#### [REQUIREMENT]
Your task is to restate the listing word for word without the pictures.

BEGIN

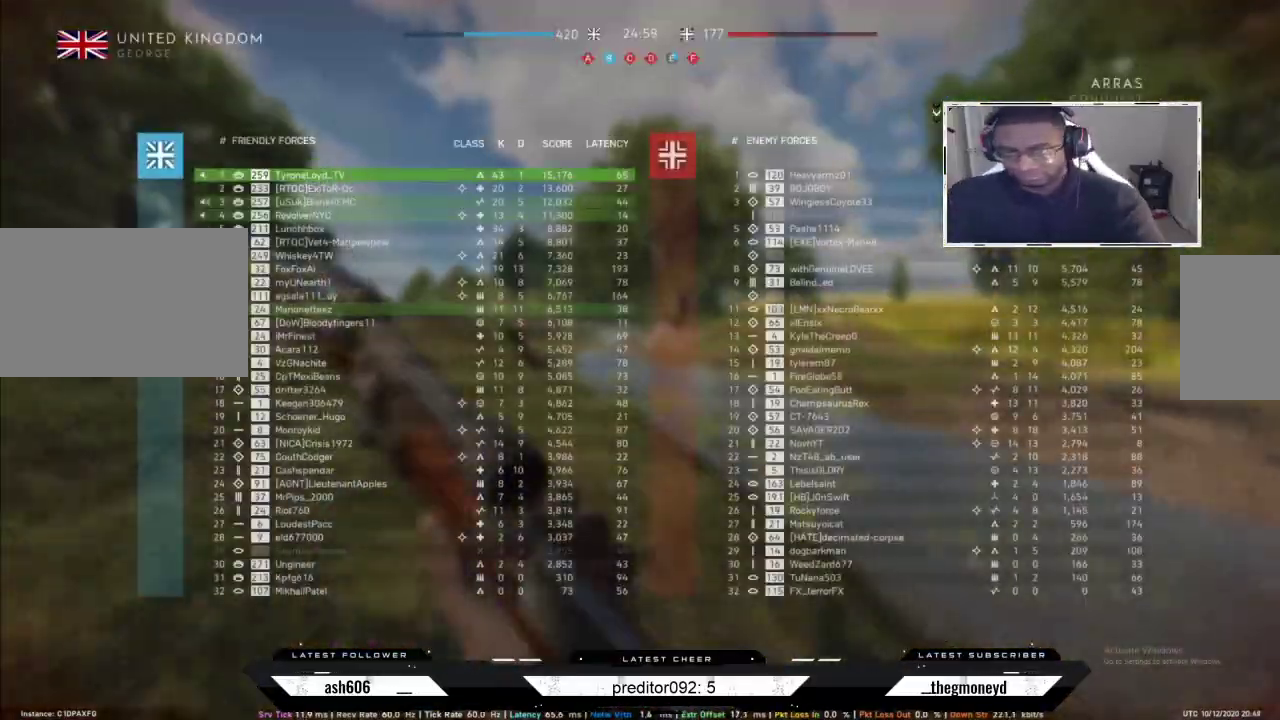
Gameplay with keyboard and mouse; each line is a JSON object with the keys and mouse buttons held at the frame after it. "events" lists presses ("down") and releases ("up") of "a", "ctrl", "d", "e", "f", "q", "r", "s", "shift", "space", "tab", "w", "mouse_left", "mouse_wheel", "mouse_right", "mouse_mb4" and "mouse_mb5" between this image and that frame as [ms after this image, input, new state], when the widget could be followed in between. "mouse_left", "mouse_wheel", "mouse_right", "mouse_mb4", "mouse_mb5" = the "left", "wheel", "right", "mb4", "mb5" buttons of the "mouse" list. No other keys are recorded. "wheel" means that the mouse wheel is clicked or scrolled. Not read: mouse_move.
{"keys": ["shift", "w"], "mouse": [], "events": [[84, "tab", "up"]]}
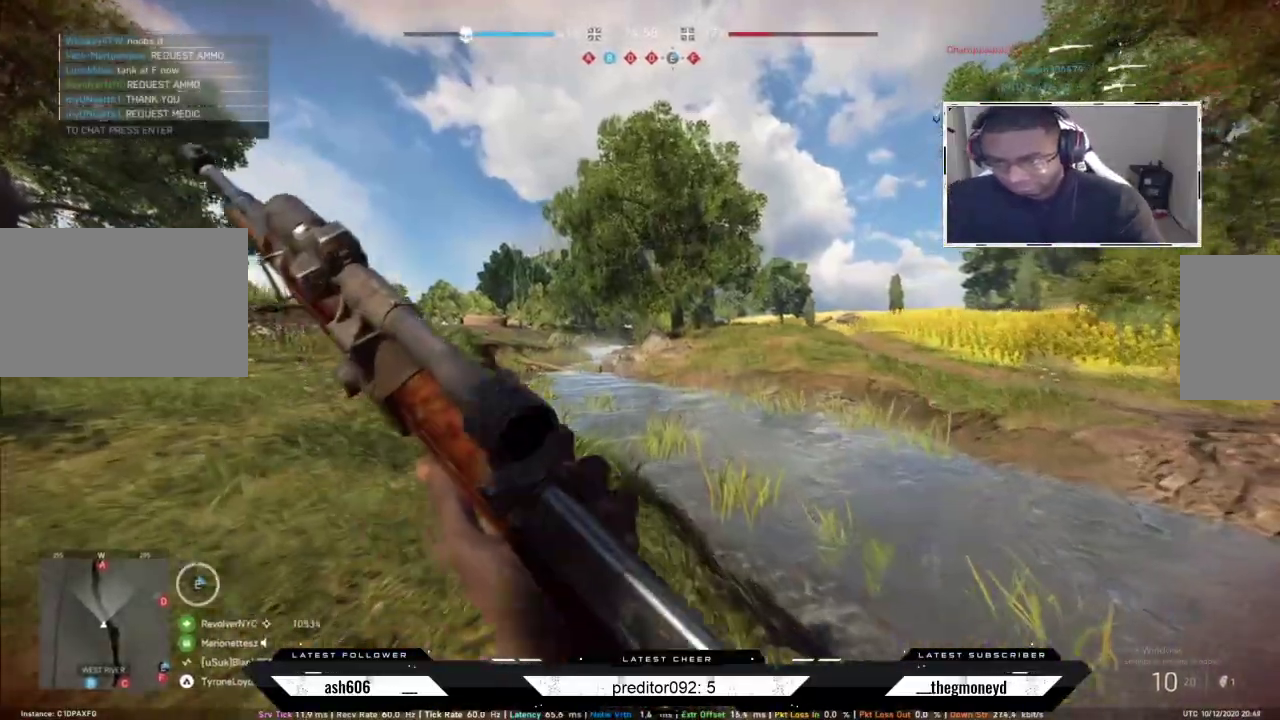
{"keys": ["shift", "w"], "mouse": [], "events": []}
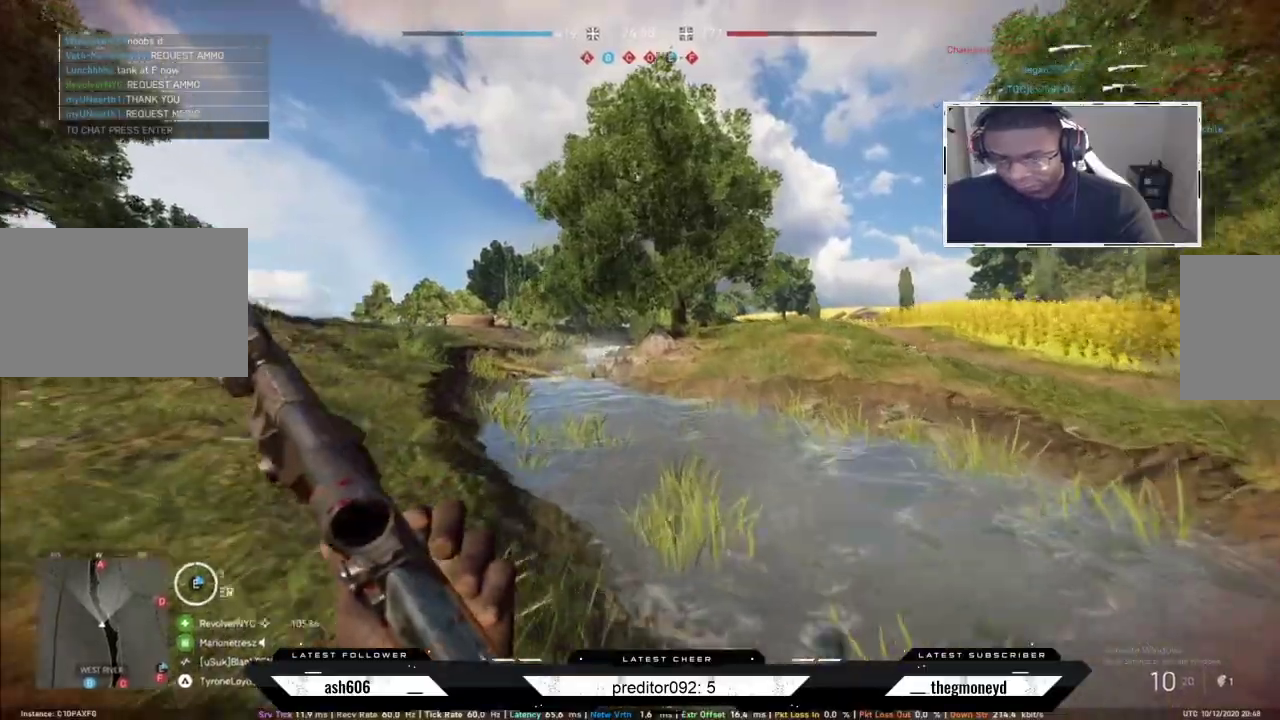
{"keys": ["a", "shift", "w"], "mouse": [], "events": [[334, "a", "down"]]}
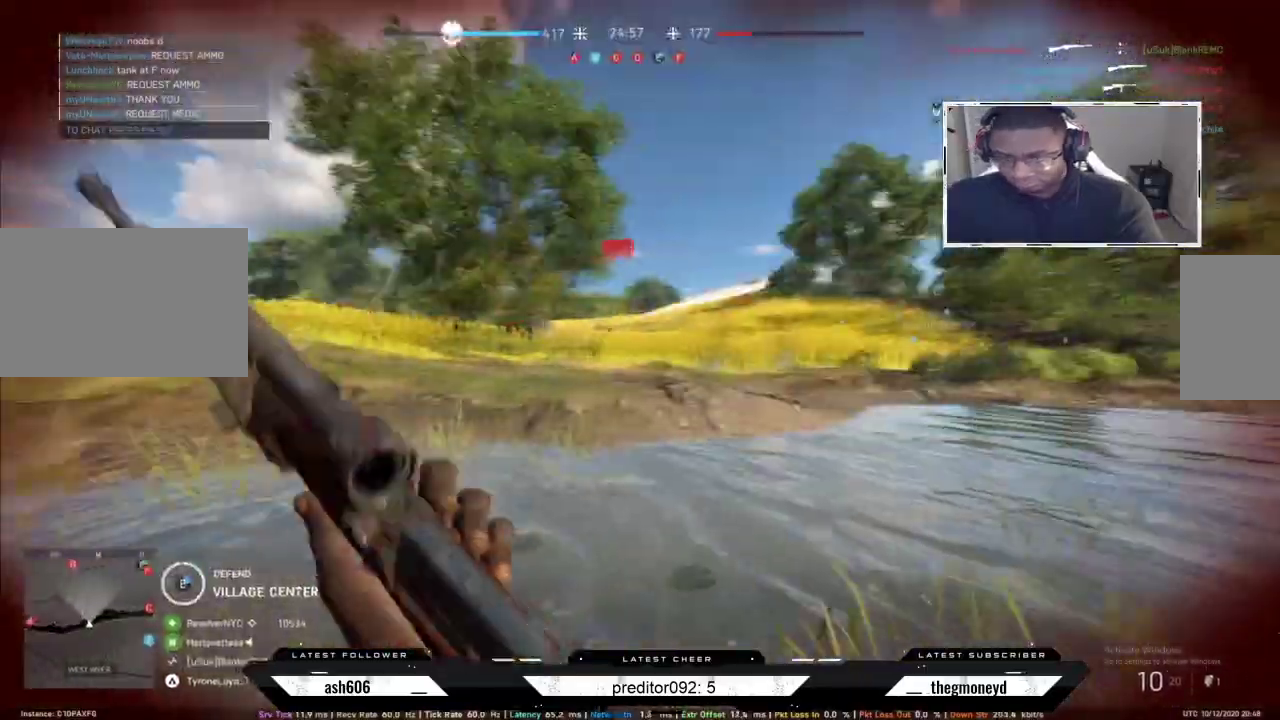
{"keys": ["a", "ctrl", "shift", "w"], "mouse": [], "events": [[133, "w", "up"], [283, "w", "down"], [433, "ctrl", "down"]]}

END

#### [TASK RESULT]
Gameplay with keyboard and mouse; each line is a JSON object with the keys and mouse buttons held at the frame after it. "events" lists presses ("down") and releases ("up") of "a", "ctrl", "d", "e", "f", "q", "r", "s", "shift", "space", "tab", "w", "mouse_left", "mouse_wheel", "mouse_right", "mouse_mb4" and "mouse_mb5" between this image and that frame as [ms after this image, input, new state], when the widget could be followed in between. "mouse_left", "mouse_wheel", "mouse_right", "mouse_mb4", "mouse_mb5" = the "left", "wheel", "right", "mb4", "mb5" buttons of the "mouse" list. No other keys are recorded. "wheel" means that the mouse wheel is clicked or scrolled. Not read: mouse_move.
{"keys": ["shift", "w"], "mouse": [], "events": [[84, "tab", "up"]]}
{"keys": ["shift", "w"], "mouse": [], "events": []}
{"keys": ["a", "shift", "w"], "mouse": [], "events": [[334, "a", "down"]]}
{"keys": ["a", "ctrl", "shift", "w"], "mouse": [], "events": [[133, "w", "up"], [283, "w", "down"], [433, "ctrl", "down"]]}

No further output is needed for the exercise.